• Énoncé de la tâche:
Dites si chacune des affirmations suivantes concorde avec le texte sur Cadoudal qui figure plus bas. Répondez par oui ou par non, puis citez mot pour mot les termes du texte qui tranchent.
1. Cadoudal avait 22 ans lors du soulèvement de 1793.
2. Cadoudal a signé le traité de La Mabilais.
3. La mère de Cadoudal est morte en prison.

• Texte fourni:
----------
Frotté, le plus récalcitrant de tous, est arrêté traitreusement  alors qu’il vient se rendre et, le 18 février, à Verneuil sur Avre, on le fusille à titre d’exemple ! Ainsi finit la « 3e guerre de Vendée »


Cadoudal et Napoléon : une mystification


            Georges Cadoudal, surnommé le « chouan des chouans », a 22 ans au moment du soulèvement de 1793. Fils d’un cultivateur aisé de la région d’Auray, il fait ses études au collège Saint-Yves de Vannes, dans l’intention peut-être de devenir séminariste… A sa sortie du collège, il est engagé comme clerc de notaire à Auray. Très pieux, on imagine facilement qu’il est choqué de la politique anticlérical de l’assemblée parisienne.

            Le 19 mars 93, atteint par la conscription, il se soulève avec 3000 paysans rassemblés dans les landes de Mané Corohan. Mais les GN d’Auray appuyés par des renforts venus de Belle-Ile et Lorient les dispersent facilement.

            Georges ne se le tient pas pour dit ! Il s’en va rejoindre la Vendée triomphante et s’engage dans les « compagnies bretonnes » de Bonchamps. C’est là qu’il rencontre Pierre Mercier, son bras droit et son plus cher compagnon. Les deux amis suivent ensuite les Vendéens outre Loire et s’illustrent aux batailles d’Entrammes et de Dol.

            Après la terrible défaite du Mans, ils parviennent à rejoindre le Morbihan où ils s’emploient à organiser la résistance. C’est alors qu’un drame frappe Cadoudal. Dénoncé par un proche, lui et sa famille sont arrêtés (le 30 juin 94) et incarcérés à la prison de Brest. Son oncle Denis meurt en prison, ainsi bientôt que sa mère, après avoir accouché d’un enfant qui n’a pas survécu (23 octobre). Georges ne pardonnera jamais à la République ce crime odieux.

            Lui-même, à cette date, s’est déjà évadé de Brest, avec Mercier et commence à rassembler une petite bande d’insurgés. Sa force de caractère, son charisme lui valent de nombreux ralliements. Son intransigeance aussi. Chef des chouans de la région de Vannes, il se fait remarquer le 20 avril 1795, en refusant de signer le traité de La Mabilais qui reconnaissait la République. Son prestige augmente.

            Il joue ensuite un rôle très important lors des combats qui ont lieu autour de Quiberon (juin – juillet 1795). Les condamnations par les commissions militaires des prisonniers pris dans la presqu’île, le révoltent et l’ancrent dans ses résolutions. Le 16 août 95, il est élu général de l’armée catholique et royale du Morbihan qu’il organise en 12 divisions, avec de la cavalerie et de l’artillerie. Il contrôle alors tout le plat pays.
            Mais la mort de Stofflet (25 février 96), suivie de celle de Charette (le 29 mars) le laissent presque seul face aux armées de la République. Le 19 juin 96, il décide de rendre les armes pour attendre des jours meilleurs. Pendant ce temps, il prend de l’envergure. Il se rend à Londres, rencontre les princes français qui lui font bon accueil, ainsi que les ministres anglais qui voient en lui un allié solide contre la république.
----------
• Données fournies:
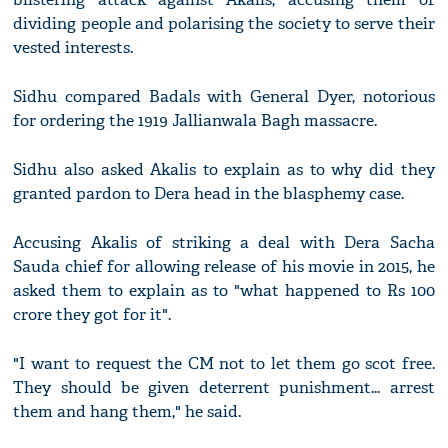
dividing people and polarising the society to serve their
vested interests.
Sidhu compared Badals with General Dyer, notorious
for ordering the 1919 Jallianwala Bagh massacre.
Sidhu also asked Akalis to explain as to why did they
granted pardon to Dera head in the blasphemy case.
Accusing Akalis of striking a deal with Dera Sacha
Sauda chief for allowing release of his movie in 2015, he
asked them to explain as to "what happened to Rs 100
crore they got for it".
"I want to request the CM not to let them go scot free.
They should be given deterrent punishment... arrest
them and hang them," he said.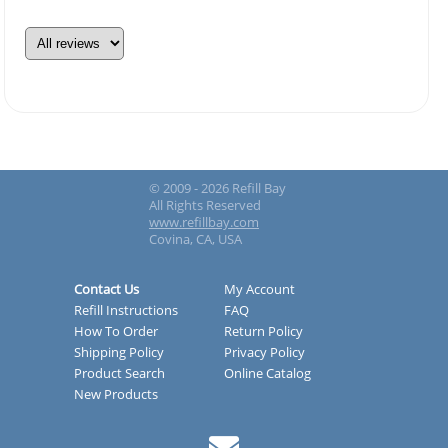
© 2009 - 2026 Refill Bay
All Rights Reserved
www.refillbay.com
Covina, CA, USA
Contact Us
My Account
Refill Instructions
FAQ
How To Order
Return Policy
Shipping Policy
Privacy Policy
Product Search
Online Catalog
New Products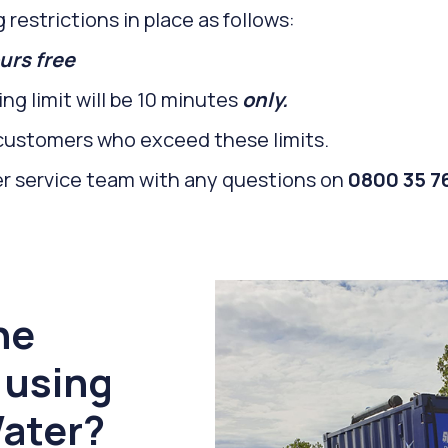
 restrictions in place as follows:
urs free
ng limit will be 10 minutes
only.
r customers who exceed these limits.
er service team with any questions on
0800 35 76
he
 using
ater?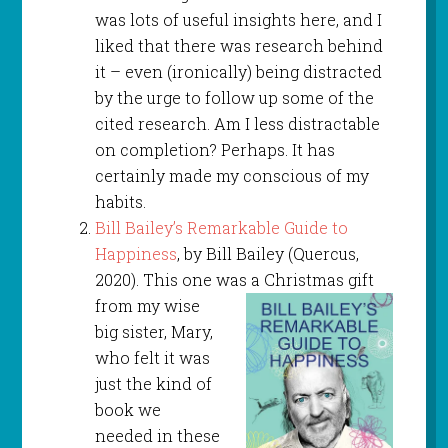
was lots of useful insights here, and I
liked that there was research behind
it – even (ironically) being distracted
by the urge to follow up some of the
cited research. Am I less distractable
on completion? Perhaps. It has
certainly made my conscious of my
habits.
Bill Bailey’s Remarkable Guide to
Happiness
, by Bill Bailey (Quercus,
2020). This one was a
Christmas gift
from my wise
big sister, Mary,
who felt it was
just the kind of
book we
needed in these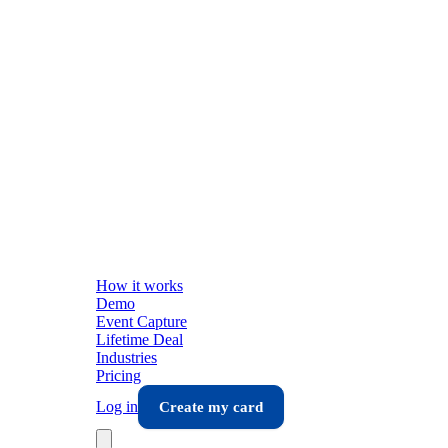
How it works
Demo
Event Capture
Lifetime Deal
Industries
Pricing
Log in
Create my card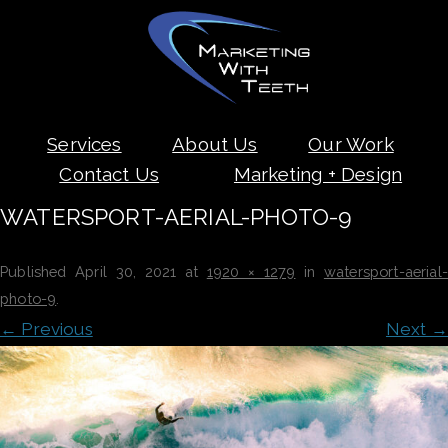
Skip
Services
About Us
Our Work
to
content
Contact Us
Marketing + Design
WATERSPORT-AERIAL-PHOTO-9
Published
April 30, 2021
at
1920 × 1279
in
watersport-aerial-
photo-9
.
← Previous
Next →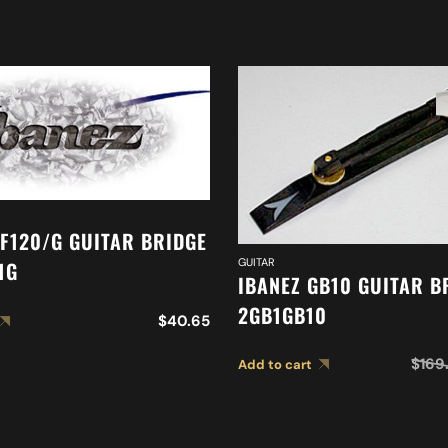
AF120/G GUITAR BRIDGE
GUITAR
1G
IBANEZ GB10 GUITAR B
2GB1GB10
$
40.65
$
169
Add to cart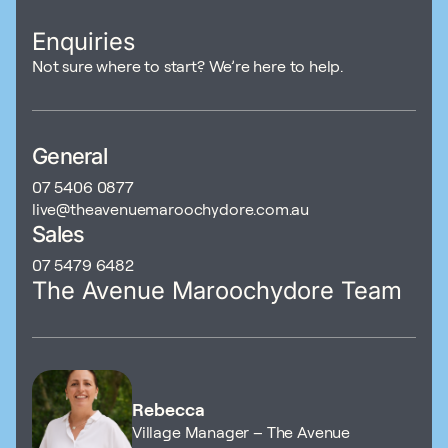
Enquiries
Not sure where to start? We’re here to help.
General
07 5406 0877
live@theavenuemaroochydore.com.au
Sales
07 5479 6482
The Avenue Maroochydore Team
Rebecca
Village Manager – The Avenue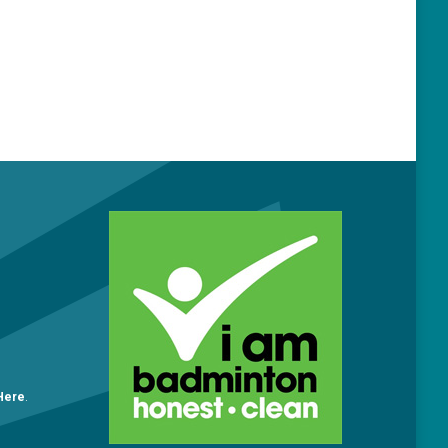
O
 Here
.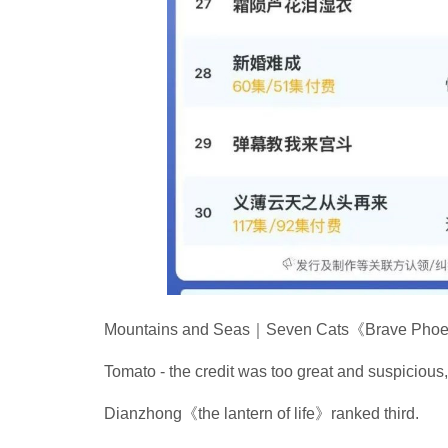
Mountains and Seas｜Seven Cats《Brave Phoeni
Tomato - the credit was too great and suspicious
Dianzhong《the lantern of life》ranked third.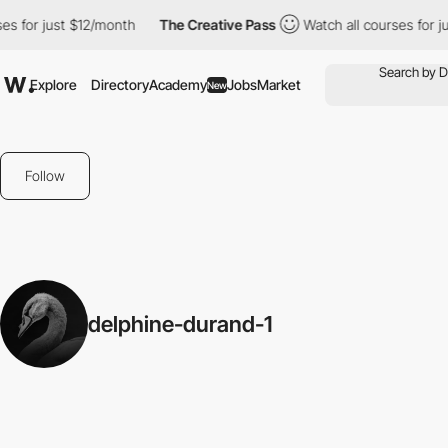
es for just $12/month
The Creative Pass
Watch all courses for j
Explore
Directory
Academy
Jobs
Market
New
Follow
delphine-durand-1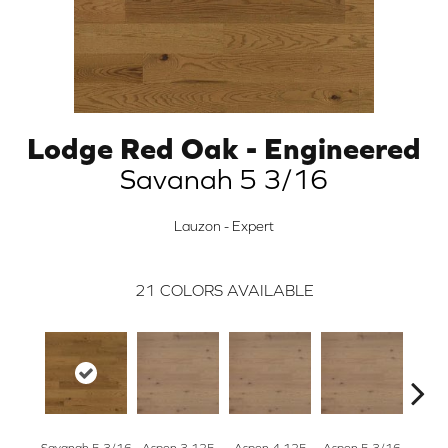
Lodge Red Oak - Engineered
Savanah 5 3/16
Lauzon - Expert
21
COLORS AVAILABLE
Savanah 5 3/16
Aspen 3.125
Aspen 4.125
Aspen 5 3/16
Austi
----------
• Réponse attendue:
1. Oui : « a 22 ans au moment du soulèvement de 1793 ».
2. Non : « en refusant de signer le traité de La Mabilais ».
3. Oui : « Son oncle Denis meurt en prison, ainsi bientôt que sa mère ».